Latest update February 10th, 2025 5:23 AM
Mar 05, 2014 Letters
Dear Editor,
One couldn’t help wondering how many of the various generations of those who would have witnessed the very recent celebration of Guyanese Justice Desiree Bernard’s contribution to the local and regional justice system, by members of the Caribbean Court of Justice (CCJ), realised that it was a watershed occasion in the history of at least equally impressive contributions made by a number of her predecessors who have practised in the West Indies, ever since colonial times.
Coincident with the movement of local banking officials (from Barclays Bank DC&O and Royal Bank of Canada) who were disposed to their respective branches in some Eastern Caribbean territories, individual legal practitioners sought and achieved successful careers in the justice systems across the West Indies. Others were officially rotated as part of Colonial Office policy.
So that this momentous occasion was not only an explicit recognition of individual performance; but perhaps more importantly a display of the cumulative appreciation of the pre-eminent role of Guyanese in the growth of West Indian jurisprudence – a scenario which projected the establishment of the CSME and the free movement of professionals as a logical eventuality; except perhaps that movement was freer then than now!
So it is worth asking how many viewers and readers would have recognised that the Chief Justice of Belize, who was front-paged accompanying CCJ’s Justice Bernard at the ceremony, was also a Guyanese (whose father, incidentally, served as Chaplain to the Guyana Defence Force).
Chief Justice Kenneth Benjamin is but one in a long line of successful legal luminaries who have contributed to the Region’s jurisprudence in various capacities. The names which come readily to mind (in no specific sequence) include: Sir Donald Jackson; J. A. Luckhoo; Aubrey Fraser; Guya Persaud; Joaquin Gonsalves-Sabola; Sir Kenneth Stoby, Sir Shridath Ramphal, Sir Fenton Ramsahoye, Satrohan Singh, Doodnauth Singh (who with Miles Fitzpatrick was identified with the Grenada Prime Minister Maurice Bishop’s assassination trial); Odel Adams; Stanley Moore; Donald Trotman (the Speaker’s father); Oscar Ramjeet.

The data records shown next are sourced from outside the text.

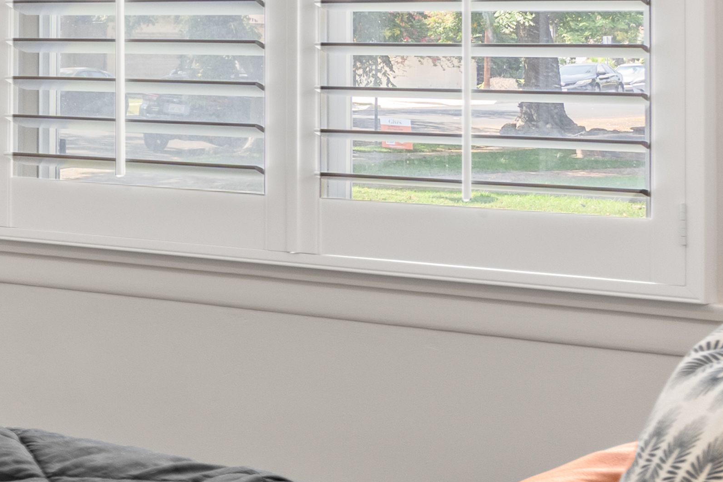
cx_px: -534
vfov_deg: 14.1
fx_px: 1928
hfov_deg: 17.6
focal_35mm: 96
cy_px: 51
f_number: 8
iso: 200
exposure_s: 1.3
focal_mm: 16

The name of Duke Pollard has been left last specifically to mention that with Desiree Brenard, he constituted the only country team to sit on the CCJ at the same time – a record that would be hard to emulate.
But there was also the inflow of counterpart West Indian talents who served in the local judiciary, outstanding amongst whom must be Barbadian Sir Frank Holder, as Attorney General, then Chief Justice; his compatriot Justice Erskine Ward; Frederick Boland of Grenanda, and others: from St. Lucia, Jamaica and elsewhere whose names escape immediate memory.
Hopefully by now all interested parties would demand to know why our justice system should not again benefit from the participation of counterpart Regional expertise, particularly at the higher levels – a process that would at least represent a reciprocity of respect for those practitioners of whom there are many of internationally acknowledged repute – a status of evaluation not known to be conferred on local performers.
We must now grasp this enlightening opportunity to pursue profitable options available in the Regional structure, of which Guyana is an evocative and active member, to rehabilitate the palpable malfunctioning of our legal system, and retrieve its image amongst the legal comity.